Chapter 5

48 6 0
                                    

"Baiklah anak-anak. Ibu akhiri pelajaran hari ini." Bu Lidya, guru Kimia itu merapihkan bukunya, bersiap keluar kelas. "Jangan lupa dikerjakan pr-nya," ingatnya sekali lagi.

Ketika melewati bangku Cila, dia berhenti. "Cila. Bisa ikut ke ruangan Ibu?" tanyanya membuat Cila gelagapan. Kegiatannya membalas semua chat yang menghujatnya jadi terhenti.

Cila berdehem. "Baik, Bu." Sebelum mengekor Bu Lidya, dia sempatkan memerintah Fena. "Tolong terusin, ya."

Fena mengangguk semangat. Paling senang kalau disuruh merangkai kata. Apalagi, kelas akan sepi kalau tidak ada Cila. "Siap."

Melewati ruang kelas sebelas yang rata-rata penghuninya sudah keluar. Lorong itu tersambung ke kelas sepuluh. Di bawah tangga tepat, ruang guru terlihat. Cila masuk setelah mengetuk pintu tiga kali.

"Silakan duduk dulu," ujar Bu Lidya lalu menghampiri meja miliknya.

Cila menelengkan kepala cowok yang tengah memejamkan mata di sofa. Kedua tangannya berlipat dengan punggung bersandar ke belakang. Gadis itu berdecih. "Santai banget kayak di pantai," ujarnya tanpa menahan suara.

Angga membuka mata. Terhenyak ke belakang hingga punggungnya membentur pinggiran sofa. Meringis, mengundang tawa Cila.

"Diem, lo," ujarnya memperingatkan. Bukannya diam, Cila malah tambah ngakak.

Gadis itu buru-buru menutup mulutnya merasakan hawa peperangan dari Angga. "Gue tebak. Lo pasti lagi nunggu persetujuan laporan cheers."

Angga mendorong dahi Cila dengan telunjuk. Lasernya ditunjukkan kembali. "Gue basket, bukan Cheers."

"Ya. Ya. Sama Aja. Sama-sama di lapangan, kan?" tanyanya polos. Matanya mengedip lucu, membuat Angga frustasi ingin memutilasinya. Situasi itu terselamatkan karena guru kimia Flover datang.

"Nah, anak-anak. Dua bulan lagi ulang tahun Kota Jakarta. Tanding basket antar sekolah ditiadakan. Penggantinya adalah lomba cerdas tangkap." Bu Lidya menjeda ucapannya. "Ibu sudah meminta Fajar dan Angga seperti sebelumnya, tetapi Fajar tidak bisa karena sudah mewakili lomba KIR."

Fajar adalah juara satu pararel. Diikuti dengan makhluk di sampingnya dan dia sendiri.
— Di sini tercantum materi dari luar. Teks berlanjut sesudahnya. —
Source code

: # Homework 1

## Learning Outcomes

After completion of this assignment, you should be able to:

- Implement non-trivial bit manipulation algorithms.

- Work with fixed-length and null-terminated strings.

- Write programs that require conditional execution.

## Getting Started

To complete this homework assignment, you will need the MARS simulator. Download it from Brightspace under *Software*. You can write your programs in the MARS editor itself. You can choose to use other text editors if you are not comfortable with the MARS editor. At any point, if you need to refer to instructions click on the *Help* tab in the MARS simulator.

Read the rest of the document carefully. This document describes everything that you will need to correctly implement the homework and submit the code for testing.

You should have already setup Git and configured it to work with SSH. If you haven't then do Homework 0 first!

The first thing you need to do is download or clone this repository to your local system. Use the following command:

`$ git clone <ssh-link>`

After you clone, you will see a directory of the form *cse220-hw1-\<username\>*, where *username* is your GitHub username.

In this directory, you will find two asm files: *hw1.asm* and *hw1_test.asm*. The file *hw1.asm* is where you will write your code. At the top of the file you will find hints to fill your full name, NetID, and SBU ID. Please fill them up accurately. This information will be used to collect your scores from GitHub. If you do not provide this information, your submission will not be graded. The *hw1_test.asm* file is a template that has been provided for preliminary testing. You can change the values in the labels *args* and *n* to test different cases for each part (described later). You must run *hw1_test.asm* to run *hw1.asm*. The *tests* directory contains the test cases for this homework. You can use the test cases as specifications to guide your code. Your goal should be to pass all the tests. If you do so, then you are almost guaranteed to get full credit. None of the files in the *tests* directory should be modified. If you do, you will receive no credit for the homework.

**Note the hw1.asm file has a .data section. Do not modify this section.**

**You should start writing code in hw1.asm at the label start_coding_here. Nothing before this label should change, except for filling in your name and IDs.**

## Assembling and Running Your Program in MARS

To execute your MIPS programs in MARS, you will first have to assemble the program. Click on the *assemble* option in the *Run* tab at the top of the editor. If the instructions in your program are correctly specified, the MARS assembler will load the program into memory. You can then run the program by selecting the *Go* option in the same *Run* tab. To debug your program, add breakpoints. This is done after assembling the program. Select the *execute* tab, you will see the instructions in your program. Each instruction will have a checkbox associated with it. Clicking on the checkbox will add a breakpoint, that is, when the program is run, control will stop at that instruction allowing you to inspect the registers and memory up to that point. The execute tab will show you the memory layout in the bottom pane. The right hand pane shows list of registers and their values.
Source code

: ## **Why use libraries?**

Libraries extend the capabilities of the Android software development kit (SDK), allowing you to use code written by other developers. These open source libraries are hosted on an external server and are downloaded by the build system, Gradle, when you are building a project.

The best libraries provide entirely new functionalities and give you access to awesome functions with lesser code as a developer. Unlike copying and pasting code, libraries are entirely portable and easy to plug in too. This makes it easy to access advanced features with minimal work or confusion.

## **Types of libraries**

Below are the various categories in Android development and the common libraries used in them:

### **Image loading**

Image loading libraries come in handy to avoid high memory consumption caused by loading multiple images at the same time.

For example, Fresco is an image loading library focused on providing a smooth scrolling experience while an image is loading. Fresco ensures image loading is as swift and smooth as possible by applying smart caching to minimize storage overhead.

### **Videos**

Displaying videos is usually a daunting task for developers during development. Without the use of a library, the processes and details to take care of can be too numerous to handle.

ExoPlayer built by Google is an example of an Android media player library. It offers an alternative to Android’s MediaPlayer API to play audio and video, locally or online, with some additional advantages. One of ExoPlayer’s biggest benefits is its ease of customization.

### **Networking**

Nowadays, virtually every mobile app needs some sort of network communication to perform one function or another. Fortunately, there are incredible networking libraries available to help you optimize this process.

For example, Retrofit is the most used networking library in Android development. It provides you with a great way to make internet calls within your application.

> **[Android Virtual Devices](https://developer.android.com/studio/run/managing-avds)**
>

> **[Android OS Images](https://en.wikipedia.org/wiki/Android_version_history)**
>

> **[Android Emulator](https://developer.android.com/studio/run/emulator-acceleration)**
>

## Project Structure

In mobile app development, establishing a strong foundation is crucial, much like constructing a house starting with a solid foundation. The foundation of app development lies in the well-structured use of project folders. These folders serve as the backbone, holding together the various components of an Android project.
Cila merasa tidak enak dengan tatapan memohon Bu Lidya.

"Jadi, Ibu harap Cila bisa menggantikannnya."

"Nggak bisa, Bu!" Refleks, Cila mengangkat tangan. Persis kalau lagi dikasih pertanyaan guru. Angga tersenyum mengejek melihat kelakuannya. "Saya, 'kan ikut lukis juga."

Bu Lidya tersenyum. "Lukis sudah diwakili Seno. Ibu sudah tanya sama pelatih ekskul kamu."

Angga tersenyum mengejek. "Coba cari kandidat lain, Bu. Sepertinya dia nggak sanggup," tandasnya, balas dendam.

Cila melirik judes. Harga dirinya disenggol terang-terangan. "Bukannya lo yang takut. Beruntung aja lo dapet juara pararel dua, ya. Jangan lagak," bisiknya penuh penekanan.

Angga cuek bebek. Berniat bangkit karena urusannya sudah selesai di sini.

"Saya mau, Bu," setuju Cila dengan senyum lebar. Hitung-hitung pamer ke Mama biar diijinkan ke Florence bersama mereka.

"Baiklah. Ibu akan kasih kisi-kisinya, ya."

Mereka pamit. Satu dengan wajah tidak percaya, satu dengan wajah penuh ide-ide jahil. "Lo, pararel tiga?" tanya Angga. Bu Lidya bilang seperti itu ketika berbicara tentang pengganti Fajar.

Cila membusungkan dada. "Baru tahu? Siap-siap aja semester ini bakal gantian."

Ekspresi lempeng di depannya membuat Cila sangsi. Tidak ada tanda-tanda terkejut, malah dia tampak tidak peduli. Mungkin hanya Cila yang menganggapnya siangan.